# Required work
Nothing may be left out, so copy every entry exactly.

# Task data

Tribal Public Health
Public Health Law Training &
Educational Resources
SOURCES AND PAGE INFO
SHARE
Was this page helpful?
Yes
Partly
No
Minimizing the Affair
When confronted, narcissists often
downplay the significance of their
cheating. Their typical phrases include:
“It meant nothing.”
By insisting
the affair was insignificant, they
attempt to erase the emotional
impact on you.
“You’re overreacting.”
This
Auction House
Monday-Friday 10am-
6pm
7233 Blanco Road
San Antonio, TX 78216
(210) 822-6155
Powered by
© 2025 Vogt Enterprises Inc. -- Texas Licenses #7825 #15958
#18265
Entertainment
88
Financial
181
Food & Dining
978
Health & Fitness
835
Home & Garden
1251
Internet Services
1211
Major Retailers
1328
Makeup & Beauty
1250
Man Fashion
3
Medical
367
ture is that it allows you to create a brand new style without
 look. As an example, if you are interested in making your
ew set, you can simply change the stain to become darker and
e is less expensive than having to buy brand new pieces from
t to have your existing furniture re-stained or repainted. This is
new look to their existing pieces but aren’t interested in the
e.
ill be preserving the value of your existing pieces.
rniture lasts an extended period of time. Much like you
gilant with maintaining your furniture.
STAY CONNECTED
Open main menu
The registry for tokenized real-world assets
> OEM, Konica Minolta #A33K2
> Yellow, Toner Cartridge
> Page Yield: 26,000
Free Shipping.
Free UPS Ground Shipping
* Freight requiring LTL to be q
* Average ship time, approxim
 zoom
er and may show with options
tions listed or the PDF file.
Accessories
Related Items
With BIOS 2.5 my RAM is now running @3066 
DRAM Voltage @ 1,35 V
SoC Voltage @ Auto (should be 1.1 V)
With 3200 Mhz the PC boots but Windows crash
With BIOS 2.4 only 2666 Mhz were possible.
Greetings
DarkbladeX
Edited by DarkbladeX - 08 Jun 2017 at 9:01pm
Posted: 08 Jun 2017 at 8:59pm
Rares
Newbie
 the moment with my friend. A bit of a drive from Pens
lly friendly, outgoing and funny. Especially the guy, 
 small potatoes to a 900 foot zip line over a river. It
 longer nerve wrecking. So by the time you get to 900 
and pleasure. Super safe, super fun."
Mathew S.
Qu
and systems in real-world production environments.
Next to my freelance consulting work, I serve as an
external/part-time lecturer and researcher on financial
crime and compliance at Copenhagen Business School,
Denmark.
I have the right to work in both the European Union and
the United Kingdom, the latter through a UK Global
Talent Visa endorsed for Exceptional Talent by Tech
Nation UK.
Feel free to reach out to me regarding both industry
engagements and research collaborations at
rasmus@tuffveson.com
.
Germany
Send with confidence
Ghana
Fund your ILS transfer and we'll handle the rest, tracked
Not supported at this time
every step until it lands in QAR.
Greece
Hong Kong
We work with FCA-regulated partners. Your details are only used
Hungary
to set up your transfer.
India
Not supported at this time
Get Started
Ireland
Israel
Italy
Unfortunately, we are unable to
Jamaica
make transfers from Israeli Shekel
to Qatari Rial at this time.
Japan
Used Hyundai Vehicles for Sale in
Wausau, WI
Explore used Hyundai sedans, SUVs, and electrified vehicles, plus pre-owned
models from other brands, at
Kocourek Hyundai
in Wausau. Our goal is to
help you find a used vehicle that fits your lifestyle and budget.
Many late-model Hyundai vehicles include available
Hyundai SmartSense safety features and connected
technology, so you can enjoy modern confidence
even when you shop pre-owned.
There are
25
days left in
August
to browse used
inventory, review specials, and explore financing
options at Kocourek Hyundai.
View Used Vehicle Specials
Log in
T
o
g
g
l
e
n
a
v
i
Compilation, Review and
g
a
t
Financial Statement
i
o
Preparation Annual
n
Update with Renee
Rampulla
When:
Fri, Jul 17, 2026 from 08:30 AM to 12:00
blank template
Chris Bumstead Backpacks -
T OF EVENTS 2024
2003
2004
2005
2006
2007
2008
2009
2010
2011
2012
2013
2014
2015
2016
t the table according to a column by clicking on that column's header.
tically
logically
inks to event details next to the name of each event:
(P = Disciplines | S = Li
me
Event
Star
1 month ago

# Output of the exercise
Tribal Public Health
Public Health Law Training &
Educational Resources
SOURCES AND PAGE INFO
SHARE
Was this page helpful?
Yes
Partly
No
Minimizing the Affair
When confronted, narcissists often
downplay the significance of their
cheating. Their typical phrases include:
“It meant nothing.”
By insisting
the affair was insignificant, they
attempt to erase the emotional
impact on you.
“You’re overreacting.”
This
Auction House
Monday-Friday 10am-
6pm
7233 Blanco Road
San Antonio, TX 78216
(210) 822-6155
Powered by
© 2025 Vogt Enterprises Inc. -- Texas Licenses #7825 #15958
#18265
Entertainment
88
Financial
181
Food & Dining
978
Health & Fitness
835
Home & Garden
1251
Internet Services
1211
Major Retailers
1328
Makeup & Beauty
1250
Man Fashion
3
Medical
367
ture is that it allows you to create a brand new style without
 look. As an example, if you are interested in making your
ew set, you can simply change the stain to become darker and
e is less expensive than having to buy brand new pieces from
t to have your existing furniture re-stained or repainted. This is
new look to their existing pieces but aren’t interested in the
e.
ill be preserving the value of your existing pieces.
rniture lasts an extended period of time. Much like you
gilant with maintaining your furniture.
STAY CONNECTED
Open main menu
The registry for tokenized real-world assets
> OEM, Konica Minolta #A33K2
> Yellow, Toner Cartridge
> Page Yield: 26,000
Free Shipping.
Free UPS Ground Shipping
* Freight requiring LTL to be q
* Average ship time, approxim
 zoom
er and may show with options
tions listed or the PDF file.
Accessories
Related Items
With BIOS 2.5 my RAM is now running @3066 
DRAM Voltage @ 1,35 V
SoC Voltage @ Auto (should be 1.1 V)
With 3200 Mhz the PC boots but Windows crash
With BIOS 2.4 only 2666 Mhz were possible.
Greetings
DarkbladeX
Edited by DarkbladeX - 08 Jun 2017 at 9:01pm
Posted: 08 Jun 2017 at 8:59pm
Rares
Newbie
 the moment with my friend. A bit of a drive from Pens
lly friendly, outgoing and funny. Especially the guy, 
 small potatoes to a 900 foot zip line over a river. It
 longer nerve wrecking. So by the time you get to 900 
and pleasure. Super safe, super fun."
Mathew S.
Qu
and systems in real-world production environments.
Next to my freelance consulting work, I serve as an
external/part-time lecturer and researcher on financial
crime and compliance at Copenhagen Business School,
Denmark.
I have the right to work in both the European Union and
the United Kingdom, the latter through a UK Global
Talent Visa endorsed for Exceptional Talent by Tech
Nation UK.
Feel free to reach out to me regarding both industry
engagements and research collaborations at
rasmus@tuffveson.com
.
Germany
Send with confidence
Ghana
Fund your ILS transfer and we'll handle the rest, tracked
Not supported at this time
every step until it lands in QAR.
Greece
Hong Kong
We work with FCA-regulated partners. Your details are only used
Hungary
to set up your transfer.
India
Not supported at this time
Get Started
Ireland
Israel
Italy
Unfortunately, we are unable to
Jamaica
make transfers from Israeli Shekel
to Qatari Rial at this time.
Japan
Used Hyundai Vehicles for Sale in
Wausau, WI
Explore used Hyundai sedans, SUVs, and electrified vehicles, plus pre-owned
models from other brands, at
Kocourek Hyundai
in Wausau. Our goal is to
help you find a used vehicle that fits your lifestyle and budget.
Many late-model Hyundai vehicles include available
Hyundai SmartSense safety features and connected
technology, so you can enjoy modern confidence
even when you shop pre-owned.
There are
25
days left in
August
to browse used
inventory, review specials, and explore financing
options at Kocourek Hyundai.
View Used Vehicle Specials
Log in
T
o
g
g
l
e
n
a
v
i
Compilation, Review and
g
a
t
Financial Statement
i
o
Preparation Annual
n
Update with Renee
Rampulla
When:
Fri, Jul 17, 2026 from 08:30 AM to 12:00
blank template
Chris Bumstead Backpacks -
T OF EVENTS 2024
2003
2004
2005
2006
2007
2008
2009
2010
2011
2012
2013
2014
2015
2016
t the table according to a column by clicking on that column's header.
tically
logically
inks to event details next to the name of each event:
(P = Disciplines | S = Li
me
Event
Star
1 month ago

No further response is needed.